El brillante, aunque menos
conocido de lo que su enorme talento merece, autor austríaco Stefan Zweig
nació en Viena en 1881. Nació en el seno de una acomodada familia judía, hijo
de Moritz Zweig y de Ira Brettauer Zweig. Su familia centraba sus esfuerzos en
los negocios (el padre era fabricante de textil) y el desarrollo espiritual por
encima de la religión. Zweig manifestó a ese respecto: “Mi madre y mi padre
eran judíos sólo por accidente de nacimiento”. Sin embargo, el hecho de
proceder de familia judía marcaría el destino del escritor.
Desde su infancia desarrolló su
talento para la escritura, y ya desde su etapa de estudiante consigue que sus
poemas, traducciones de poemas e incluso ensayos sean publicados en los periódicos
y revistas más prestigiosos de su ciudad. Como era costumbre en su época, las
familias judías que obtenían éxito en los negocios, procuraban para sus
descendientes una excelente formación en los más exigentes centros. Capaz de
compaginar su escritura con los estudios, Stefan consiguió el título de Doctor
en Lengua y Literaturas Románicas en el año 1904.
Una vez licenciado, inicia una
serie de viajes por todo el mundo que enriquecerán sus conocimientos y dichas
experiencias por Europa, América y Asia se verán adornadas por la oportunidad
de conocer a personalidades como Auguste Rodin o Herman Hesse. En este periplo
inició una fructífera carrera de traductor de obras literarias de diferentes
lenguas. Como vemos, la formación literaria del austríaco fue totalmente
envidiable. La serie de viajes se vio interrumpida por el inicio de la Primera
Guerra Mundial, guerra a la que Zweig se opuso públicamente, y que le llevó a
vivirla desde la Oficina de Guerra en Viena, tras haber sido nombrado como “no
apto para el combate”.
En los últimos meses de la guerra
se desplazó a Suiza, donde conoció a personalidades como James Joyce, y más
tarde se establece en Salzburgo, desde donde inicia diferentes viajes. En dicha
ciudad permanecerá hasta el auge del nazismo, ya que en 1934 abandona
definitivamente Austria para establecerse en Londres, que se convierte en el
punto de partida de un exilio que lo lleva a diferentes naciones y continentes.
Unos años felices en los que además contrajo matrimonio con Friderike Maria Burger
von Winternitz, una mujer que supo sobrellevar los altibajos en el humor de
Stefan durante toda su convivencia.
Durante esa época Zweig obtuvo un
gran éxito en Alemania y Austria en sus múltiples facetas como escritor.
Ensayos, cuentos, novelas, publicaciones de divulgación histórica, ensayos y
sus celebradas e inolvidables biografías de personajes históricos lo llevaron a
las primeras páginas de los diarios de su época. Una de las características de
Zweig es que elegía como figura biográfica a personajes “Vencidos. Hay un
cierto rasgo característico de mi forma de pensar: nunca tomo partido a favor
del héroe, sino que veo la parte trágica del vencido”. Las vidas de María
Antonieta, Erasmo de Rotterdam o María Estuardo fueron plasmadas por Zweig en unas
biografías inolvidables. También surgieron algunas de sus más conocidas obras,
como “Carta de una desconocida”, “Veinticuatro horas en la vida de una mujer” o “Momentos estelares de la humanidad”.

==*==

*PROBLEMAS POR RESOLVER*.
(A) Edita el fragmento desde "Desde su infancia" hasta "el año 1904.", reemplazando "escritura" por "redacción".
(B) Indica si cada afirmación concuerda con el fragmento: (i) Zweig obtuvo el doctorado en 1904; (ii) Zweig apoyó públicamente la Primera Guerra Mundial; (iii) Zweig conoció a James Joyce en Londres. Responde sí o no y cita las palabras del fragmento que lo deciden.
(C) Explica, según el fragmento, por qué Zweig elegía a personajes vencidos como figuras de sus biografías.
Las líneas que vienen a continuación son material independiente del fragmento.

*LÍNEAS PROPORCIONADAS*.
==*==

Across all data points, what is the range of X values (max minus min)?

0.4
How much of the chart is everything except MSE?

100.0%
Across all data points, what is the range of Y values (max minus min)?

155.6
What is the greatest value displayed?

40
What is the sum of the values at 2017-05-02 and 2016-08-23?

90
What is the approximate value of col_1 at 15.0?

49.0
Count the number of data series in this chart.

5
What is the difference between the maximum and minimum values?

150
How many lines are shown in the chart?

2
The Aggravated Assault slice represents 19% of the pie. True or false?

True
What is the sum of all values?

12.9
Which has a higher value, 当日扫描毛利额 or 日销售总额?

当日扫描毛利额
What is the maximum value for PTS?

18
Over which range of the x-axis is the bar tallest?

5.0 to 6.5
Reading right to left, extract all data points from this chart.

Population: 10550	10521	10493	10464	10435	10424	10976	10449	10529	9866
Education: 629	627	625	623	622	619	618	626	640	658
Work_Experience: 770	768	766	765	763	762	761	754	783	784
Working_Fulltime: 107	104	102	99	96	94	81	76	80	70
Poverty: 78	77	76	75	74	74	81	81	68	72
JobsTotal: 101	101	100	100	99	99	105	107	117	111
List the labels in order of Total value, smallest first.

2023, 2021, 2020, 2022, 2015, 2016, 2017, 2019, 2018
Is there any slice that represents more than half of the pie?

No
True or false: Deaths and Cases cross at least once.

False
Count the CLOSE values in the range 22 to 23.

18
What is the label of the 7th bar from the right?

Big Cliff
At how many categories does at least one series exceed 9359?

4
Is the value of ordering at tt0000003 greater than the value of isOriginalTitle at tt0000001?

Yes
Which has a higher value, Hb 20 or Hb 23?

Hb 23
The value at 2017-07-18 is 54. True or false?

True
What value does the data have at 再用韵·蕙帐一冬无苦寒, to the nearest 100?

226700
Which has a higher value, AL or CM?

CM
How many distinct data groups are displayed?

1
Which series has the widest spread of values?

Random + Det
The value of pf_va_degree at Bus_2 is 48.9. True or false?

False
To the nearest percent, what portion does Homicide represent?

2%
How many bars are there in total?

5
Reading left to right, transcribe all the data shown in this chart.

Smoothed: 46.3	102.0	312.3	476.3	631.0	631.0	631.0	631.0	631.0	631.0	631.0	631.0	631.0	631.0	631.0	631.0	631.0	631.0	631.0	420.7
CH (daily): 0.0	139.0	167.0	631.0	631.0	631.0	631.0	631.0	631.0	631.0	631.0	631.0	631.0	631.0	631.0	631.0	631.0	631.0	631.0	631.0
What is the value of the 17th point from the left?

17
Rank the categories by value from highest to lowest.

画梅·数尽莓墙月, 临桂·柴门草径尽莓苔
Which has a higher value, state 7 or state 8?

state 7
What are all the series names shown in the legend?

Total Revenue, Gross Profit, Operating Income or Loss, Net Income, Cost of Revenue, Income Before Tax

==*==

*PROBLEMAS RESUELTOS*.
(A)
Desde su infancia desarrolló su
talento para la redacción, y ya desde su etapa de estudiante consigue que sus
poemas, traducciones de poemas e incluso ensayos sean publicados en los periódicos
y revistas más prestigiosos de su ciudad. Como era costumbre en su época, las
familias judías que obtenían éxito en los negocios, procuraban para sus
descendientes una excelente formación en los más exigentes centros. Capaz de
compaginar su redacción con los estudios, Stefan consiguió el título de Doctor
en Lengua y Literaturas Románicas en el año 1904.

(B)
(i) Sí: "consiguió el título de Doctor en Lengua y Literaturas Románicas en el año 1904".
(ii) No: "guerra a la que Zweig se opuso públicamente".
(iii) No: "se desplazó a Suiza, donde conoció a personalidades como James Joyce".

(C) Lo hacía por un rasgo característico de su forma de pensar. Según sus propias palabras, nunca tomaba partido a favor del héroe, sino que veía la parte trágica del vencido.